(Provided text)
--------------------

Holocaust survivor, fighter, nurse dies in California at age 93

Sonia Orbuch and her husband Isaak Orbuch. Photo: Jewish Partisan Educational Foundation

Sonia Orbuch, who survived the Holocaust as a teenager in eastern Europe by joining a resistance group that was sabotaging the Nazis and who was known as a “nurse in the woods,” has died. She was 93.

Orbuch died Sept. 30 at her home in Corte Madera, Calif.

“The outpouring after her death has been overwhelming,” said Sheri Rosenblum, director of development and outreach for the San Francisco-based Jewish Partisan Educational Foundation, which Orbuch helped found. A partisan is a member of an armed group formed to fight secretly against an occupying force, especially during World War II. 

In a video, Orbuch described how she didn't shower for a whole year while on the run from the Nazis. But when she joined the partisans, "it was a good life." She wanted to die as a fighter.

Orbuch’s story, memorialized on several videos, has been used across the globe as educational materials for school children. An 8th grade teacher in Illinois reached out to Rosenblum after Orbuch’s death to tell her that she cried upon hearing the news.

--------------------

(Records)

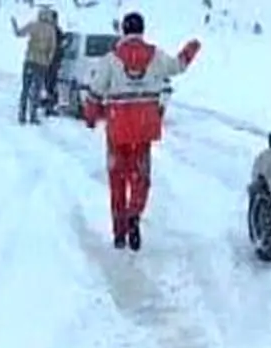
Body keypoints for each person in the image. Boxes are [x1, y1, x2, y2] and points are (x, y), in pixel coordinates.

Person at [82, 11, 201, 250]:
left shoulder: (111, 59)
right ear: (142, 30)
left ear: (124, 31)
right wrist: (191, 49)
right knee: (140, 178)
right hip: (144, 130)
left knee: (117, 180)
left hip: (118, 130)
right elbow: (177, 66)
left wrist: (91, 117)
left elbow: (95, 92)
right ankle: (134, 214)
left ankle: (119, 232)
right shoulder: (155, 56)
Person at [10, 8, 58, 125]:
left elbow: (19, 33)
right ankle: (33, 116)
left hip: (30, 60)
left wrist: (14, 25)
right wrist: (48, 62)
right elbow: (53, 48)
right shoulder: (52, 30)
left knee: (25, 89)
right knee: (36, 90)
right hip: (42, 64)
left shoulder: (34, 25)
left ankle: (22, 114)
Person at [43, 10, 64, 116]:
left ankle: (48, 105)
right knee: (50, 84)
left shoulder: (50, 30)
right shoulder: (55, 31)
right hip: (52, 61)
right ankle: (49, 106)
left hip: (50, 61)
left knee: (49, 84)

--------------------

(What this exercise asks)
1. Restate the part of the Sonia Orbuch obituary that begins at the words "Sonia Orbuch, who" and stops after "She was 93.", replacing "teenager" with "young woman".
2. Carry the Sonia Orbuch obituary forward from its final sentence.

(Results)
1.
Sonia Orbuch, who survived the Holocaust as a young woman in eastern Europe by joining a resistance group that was sabotaging the Nazis and who was known as a “nurse in the woods,” has died. She was 93.

2.
Orbuch was born Sarah Shainwald in the eastern Polish town of Luboml and was 16 when German forces took over the area in 1941 and began killing Jews. Her family fled to nearby forests and hid there for the winter. According to the foundation, she became a “nurse in the woods,” often boiling bandages and caring for others in a makeshift hospital. 

By spring, they joined a group made up of Soviet soldiers and civilians who targeted Nazi troops by blowing up trains, ambushing convoys and sniping at outposts.

The group was reluctant to take in a Jewish family with no military skills, but the leaders were persuaded by Orbuch’s uncle, who had been a scout in the Polish army and knew the region.
The group thought her original name sounded too Jewish, so she was renamed Sonia.

The foundation also reported that when Orbuch was on the run, sexual harassment of women was quite common. A commander’s wife advised her, “You’re a young girl, there are very few women in the partisans, and I would advise you to select an officer. Life will go better for you.” Young Orbuch was aghast.

When a Jewish officer took an interest, she spurned his advances, and he took it out on her family by making life more difficult for them. He forced them to walk when there was room in a wagon to ride.

A friend had an idea. He offered to act as her boyfriend so other men would  leave her alone. He never made a move to touch her.

After the war, she married Isaak Orbuch and they moved to the U.S. Her husband died in 1998.

Later in life, Sonia Orbuch became an author and lecturer. In 2009, she wrote her autobiography, "Here, There Are No Sarahs," and helped found the Jewish Partisan Educational Foundation, which honors the memory of the 20,000 to 30,000 Jews who fought in resistance groups in World War II.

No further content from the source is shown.